Anomalies are ubiquitous features in quantum field theories. They can ruin the consistency of such theories and put significant restrictions on their viability, especially in dimensions higher than four. Global gauge and gravitational anomalies are to date, one of the scant powerful and probing tools available to physicists in the pursuit of uniqueness.

This monograph is one of the very few that specializes in the study of global anomalies in quantum field theories. A discussion of various issues associated to three dimensional physics - the Chern-Simons-Witten theories - widen the scope of this book. Topics discussed here comprises: the ongoing quest for three-manifolds invariant, the role of the mapping class groups in (a) the detection and cancellation of global anomalies, (b) formulating three-manifolds invariant; the geometric quantization of Chern-Simons-Witten theories; deformation quantization; study of chiral and gravitational anomalies; anomalies and the Atiyah-Patodi-Singer Index theorem; exotic spheres; global gravitational anomalies in some six and ten dimensional supergravity and superstring theories, with an additional case study of Witten SU(2) Global Gauge Anomalies.

In addition, five chapters lay out the mathematical basis for a thorough use of the topics above. One chapter focuses on the relationship between Teichmuller spaces, moduli spaces and mapping class groups. Another chapter is devoted to mapping class groups and arithmetic groups. Gauge theories on Riemann surfaces are studies in well over two chapters, the first one centered on the theory of bundles and the second on connections.

Many readers will find this a useful book, especially theoretical physicists and mathematicians. The material presented here will be of interest to both the experts who will find complete, detailed and precise descriptions of important topics of current interest in mathematical physics, and to students and newcomers to the field, who will appreciate the vast amount of information provided here, especially on global anomalies.

Customer Reviews:

A good overview.......2003-04-05

It is now a tautology that physics and mathematics are intertwined to a degree that goes far beyond saying merely that physics makes use of various results in mathematics. The latter has been going on ever since people have been doing physics. Now though ideas from physics have been finding applications in mathematics, and many exciting results in mathematics have appeared in the last twenty years due to this. This book is a brief overview of some of these at the time of publication, which is called 'topological quantum field theory' or 'quantum topology'.

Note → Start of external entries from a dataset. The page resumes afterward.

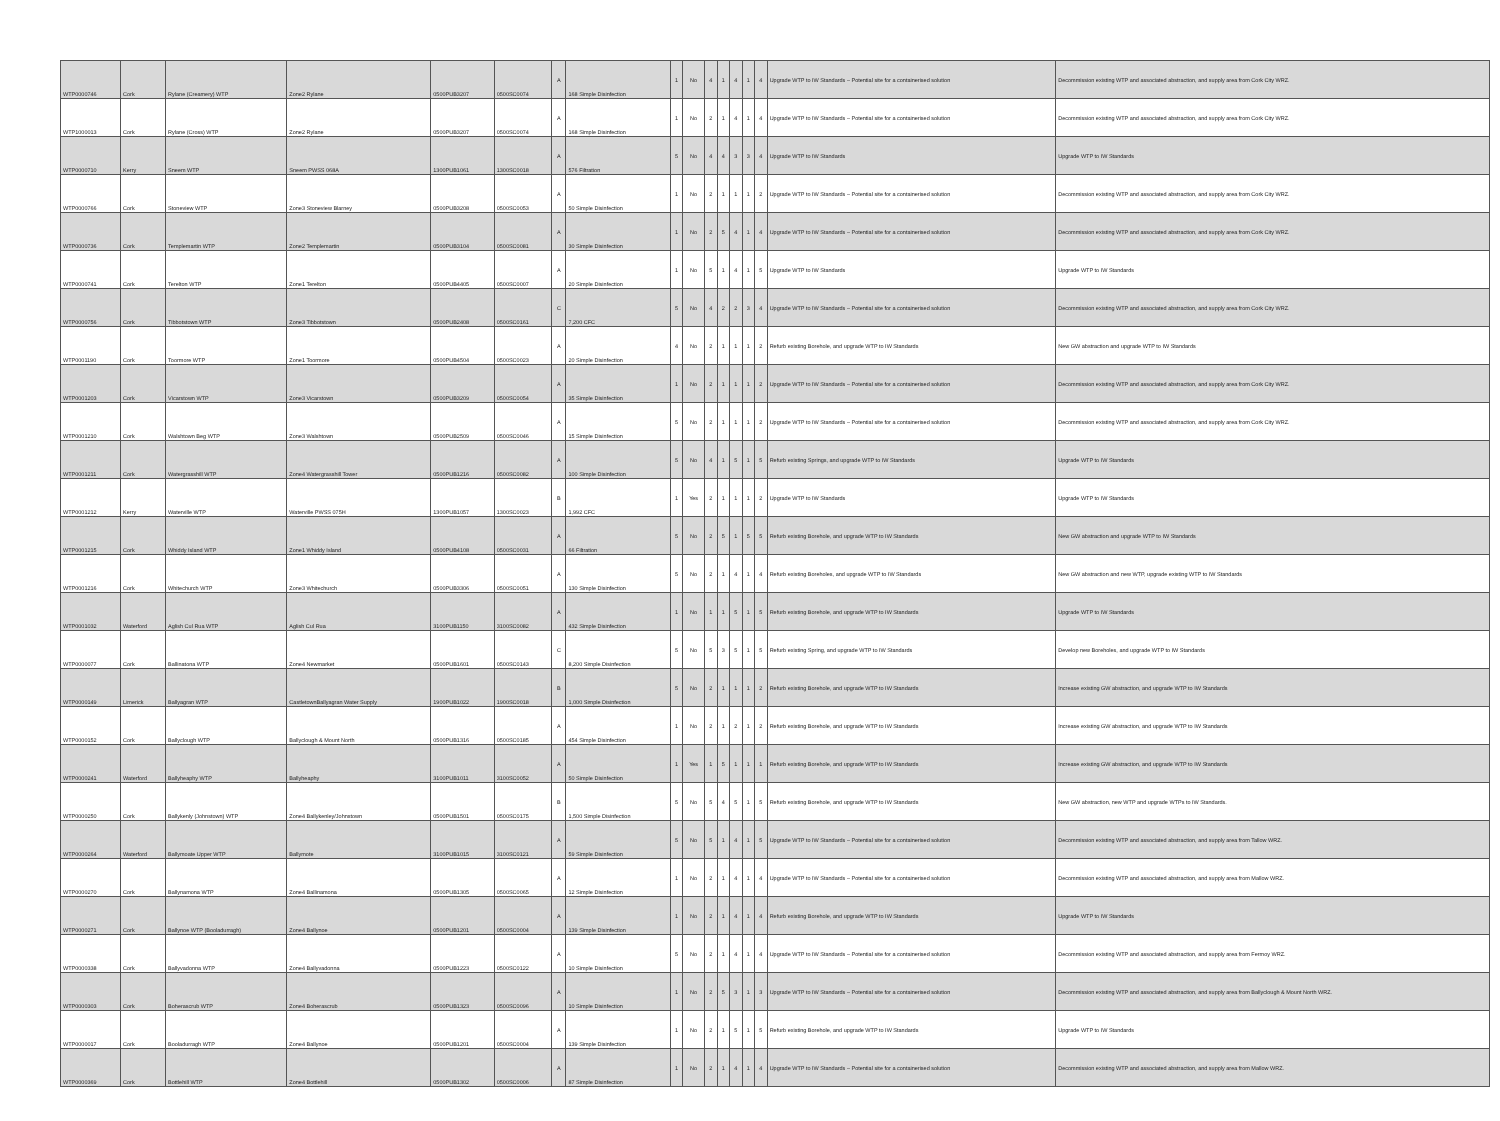| WTP0000746 | Cork | Rylane (Creamery) WTP | Zone2 Rylane | 0500PUB3207 | 0500SC0074 | A | 168 Simple Disinfection | 1 | No | 4 | 1 | 4 | 1 | 4 | Upgrade WTP to IW Standards – Potential site for a containerised solution | Decommission existing WTP and associated abstraction, and supply area from Cork City WRZ. |
| WTP1000013 | Cork | Rylane (Cross) WTP | Zone2 Rylane | 0500PUB3207 | 0500SC0074 | A | 168 Simple Disinfection | 1 | No | 2 | 1 | 4 | 1 | 4 | Upgrade WTP to IW Standards – Potential site for a containerised solution | Decommission existing WTP and associated abstraction, and supply area from Cork City WRZ. |
| WTP0000710 | Kerry | Sneem WTP | Sneem PWSS 068A | 1300PUB1061 | 1300SC0018 | A | 576 Filtration | 5 | No | 4 | 4 | 3 | 3 | 4 | Upgrade WTP to IW Standards | Upgrade WTP to IW Standards |
| WTP0000766 | Cork | Stoneview WTP | Zone3 Stoneview Blarney | 0500PUB3208 | 0500SC0053 | A | 50 Simple Disinfection | 1 | No | 2 | 1 | 1 | 1 | 2 | Upgrade WTP to IW Standards – Potential site for a containerised solution | Decommission existing WTP and associated abstraction, and supply area from Cork City WRZ. |
| WTP0000736 | Cork | Templemartin WTP | Zone2 Templemartin | 0500PUB3104 | 0500SC0081 | A | 30 Simple Disinfection | 1 | No | 2 | 5 | 4 | 1 | 4 | Upgrade WTP to IW Standards – Potential site for a containerised solution | Decommission existing WTP and associated abstraction, and supply area from Cork City WRZ. |
| WTP0000741 | Cork | Terelton WTP | Zone1 Terelton | 0500PUB4405 | 0500SC0007 | A | 20 Simple Disinfection | 1 | No | 5 | 1 | 4 | 1 | 5 | Upgrade WTP to IW Standards | Upgrade WTP to IW Standards |
| WTP0000756 | Cork | Tibbotstown WTP | Zone3 Tibbotstown | 0500PUB2408 | 0500SC0161 | C | 7,200 CFC | 5 | No | 4 | 2 | 2 | 3 | 4 | Upgrade WTP to IW Standards – Potential site for a containerised solution | Decommission existing WTP and associated abstraction, and supply area from Cork City WRZ. |
| WTP0001190 | Cork | Toormore WTP | Zone1 Toormore | 0500PUB4504 | 0500SC0023 | A | 20 Simple Disinfection | 4 | No | 2 | 1 | 1 | 1 | 2 | Refurb existing Borehole, and upgrade WTP to IW Standards | New GW abstraction and upgrade WTP to IW Standards |
| WTP0001203 | Cork | Vicarstown WTP | Zone3 Vicarstown | 0500PUB3209 | 0500SC0054 | A | 35 Simple Disinfection | 1 | No | 2 | 1 | 1 | 1 | 2 | Upgrade WTP to IW Standards – Potential site for a containerised solution | Decommission existing WTP and associated abstraction, and supply area from Cork City WRZ. |
| WTP0001210 | Cork | Walshtown Beg WTP | Zone3 Walshtown | 0500PUB2509 | 0500SC0046 | A | 15 Simple Disinfection | 5 | No | 2 | 1 | 1 | 1 | 2 | Upgrade WTP to IW Standards – Potential site for a containerised solution | Decommission existing WTP and associated abstraction, and supply area from Cork City WRZ. |
| WTP0001211 | Cork | Watergrasshill WTP | Zone4 Watergrasshill Tower | 0500PUB1216 | 0500SC0082 | A | 100 Simple Disinfection | 5 | No | 4 | 1 | 5 | 1 | 5 | Refurb existing Springs, and upgrade WTP to IW Standards | Upgrade WTP to IW Standards |
| WTP0001212 | Kerry | Waterville WTP | Waterville PWSS 075H | 1300PUB1057 | 1300SC0023 | B | 1,992 CFC | 1 | Yes | 2 | 1 | 1 | 1 | 2 | Upgrade WTP to IW Standards | Upgrade WTP to IW Standards |
| WTP0001215 | Cork | Whiddy Island WTP | Zone1 Whiddy Island | 0500PUB4108 | 0500SC0031 | A | 66 Filtration | 5 | No | 2 | 5 | 1 | 5 | 5 | Refurb existing Borehole, and upgrade WTP to IW Standards | New GW abstraction and upgrade WTP to IW Standards |
| WTP0001216 | Cork | Whitechurch WTP | Zone3 Whitechurch | 0500PUB3306 | 0500SC0051 | A | 130 Simple Disinfection | 5 | No | 2 | 1 | 4 | 1 | 4 | Refurb existing Boreholes, and upgrade WTP to IW Standards | New GW abstraction and new WTP, upgrade existing WTP to IW Standards |
| WTP0001032 | Waterford | Aglish Cul Rua WTP | Aglish Cul Rua | 3100PUB1150 | 3100SC0082 | A | 432 Simple Disinfection | 1 | No | 1 | 1 | 5 | 1 | 5 | Refurb existing Borehole, and upgrade WTP to IW Standards | Upgrade WTP to IW Standards |
| WTP0000077 | Cork | Ballinatona WTP | Zone4 Newmarket | 0500PUB1601 | 0500SC0143 | C | 8,200 Simple Disinfection | 5 | No | 5 | 3 | 5 | 1 | 5 | Refurb existing Spring, and upgrade WTP to IW Standards | Develop new Boreholes, and upgrade WTP to IW Standards |
| WTP0000149 | Limerick | Ballyagran WTP | CastletownBallyagran Water Supply | 1900PUB1022 | 1900SC0018 | B | 1,000 Simple Disinfection | 5 | No | 2 | 1 | 1 | 1 | 2 | Refurb existing Borehole, and upgrade WTP to IW Standards | Increase existing GW abstraction, and upgrade WTP to IW Standards |
| WTP0000152 | Cork | Ballyclough WTP | Ballyclough & Mount North | 0500PUB1316 | 0500SC0185 | A | 454 Simple Disinfection | 1 | No | 2 | 1 | 2 | 1 | 2 | Refurb existing Borehole, and upgrade WTP to IW Standards | Increase existing GW abstraction, and upgrade WTP to IW Standards |
| WTP0000241 | Waterford | Ballyheaphy WTP | Ballyheaphy | 3100PUB1011 | 3100SC0052 | A | 50 Simple Disinfection | 1 | Yes | 1 | 5 | 1 | 1 | 1 | Refurb existing Borehole, and upgrade WTP to IW Standards | Increase existing GW abstraction, and upgrade WTP to IW Standards |
| WTP0000250 | Cork | Ballykenly (Johnstown) WTP | Zone4 Ballykenley/Johnstown | 0500PUB1501 | 0500SC0175 | B | 1,500 Simple Disinfection | 5 | No | 5 | 4 | 5 | 1 | 5 | Refurb existing Borehole, and upgrade WTP to IW Standards | New GW abstraction, new WTP and upgrade WTPs to IW Standards. |
| WTP0000264 | Waterford | Ballymoate Upper WTP | Ballymote | 3100PUB1015 | 3100SC0121 | A | 59 Simple Disinfection | 5 | No | 5 | 1 | 4 | 1 | 5 | Upgrade WTP to IW Standards – Potential site for a containerised solution | Decommission existing WTP and associated abstraction, and supply area from Tallow WRZ. |
| WTP0000270 | Cork | Ballynamona WTP | Zone4 Ballinamona | 0500PUB1305 | 0500SC0065 | A | 12 Simple Disinfection | 1 | No | 2 | 1 | 4 | 1 | 4 | Upgrade WTP to IW Standards – Potential site for a containerised solution | Decommission existing WTP and associated abstraction, and supply area from Mallow WRZ. |
| WTP0000271 | Cork | Ballynoe WTP (Booladurragh) | Zone4 Ballynoe | 0500PUB1201 | 0500SC0004 | A | 139 Simple Disinfection | 1 | No | 2 | 1 | 4 | 1 | 4 | Refurb existing Borehole, and upgrade WTP to IW Standards | Upgrade WTP to IW Standards |
| WTP0000338 | Cork | Ballyvadonna WTP | Zone4 Ballyvadonna | 0500PUB1223 | 0500SC0122 | A | 10 Simple Disinfection | 5 | No | 2 | 1 | 4 | 1 | 4 | Upgrade WTP to IW Standards – Potential site for a containerised solution | Decommission existing WTP and associated abstraction, and supply area from Fermoy WRZ. |
| WTP0000303 | Cork | Boherascrub WTP | Zone4 Boherascrub | 0500PUB1323 | 0500SC0096 | A | 10 Simple Disinfection | 1 | No | 2 | 5 | 3 | 1 | 3 | Upgrade WTP to IW Standards – Potential site for a containerised solution | Decommission existing WTP and associated abstraction, and supply area from Ballyclough & Mount North WRZ. |
| WTP0000017 | Cork | Booladurragh WTP | Zone4 Ballynoe | 0500PUB1201 | 0500SC0004 | A | 139 Simple Disinfection | 1 | No | 2 | 1 | 5 | 1 | 5 | Refurb existing Borehole, and upgrade WTP to IW Standards | Upgrade WTP to IW Standards |
| WTP0000369 | Cork | Bottlehill WTP | Zone4 Bottlehill | 0500PUB1302 | 0500SC0006 | A | 87 Simple Disinfection | 1 | No | 2 | 1 | 4 | 1 | 4 | Upgrade WTP to IW Standards – Potential site for a containerised solution | Decommission existing WTP and associated abstraction, and supply area from Mallow WRZ. |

The author introduces chapter 1 as a quest for obtaining invariants of 3-manifolds. Noting that the Euler characteristic is zero for all closed 3-manifolds, he then looks at hyperbolic 3-manifolds, and studies the volume-, Chern-Simons-, and the eta-invariants of these. The volume invariant is not fine enough as there exist non-homeomorphic hyperbolic 3-manifolds with equal volumes. The Chern-Simons invariant is the integral of the pullback of a 3-form on the (oriented) frame bundle of the manifold. The author quotes, but does not prove the Meyerhoff-Ruberman theorem, which gives criteria under which hyperbolic 3-manifolds with equal volumes have different Chern-Simons invariants. The eta-invariant involves eigenvalues of the Laplace operator and is given by the Atiyah-Patodi-Singer formula. There exists hyperbolic 3-manifolds with equal Chern-Simons invariants but different eta-invariants, but the author does not discuss examples. The author then summarizes briefly the quantum field-theoretic formulation of the Chern-Simons invariant, which, because of the problems with a rigorous foundation for functional integration, gives readers their first taste of 'physical mathematics'. He also discusses briefly the 'mutant' manifolds which are not distinguishable by any of these invariants, and conjectures that a more in-depth understanding of the 3-D mapping class group will allow finer invariants.

Chapter 2 is then an introduction to how to obtain 3-manifold invariants using the mapping class group using the holonomy of the Knizhink-Zamolodchikov monodromy equation and Moore-Seiberg conformal field theory. The 3-manifolds are required to have Heegaard decompositions, and the (Kohno) formula for the invariant involves a homomorphism from the mapping class group of a Riemann surface with a certain genus to the group of isotopy classes of orientation preserving self-diffeomorphisms.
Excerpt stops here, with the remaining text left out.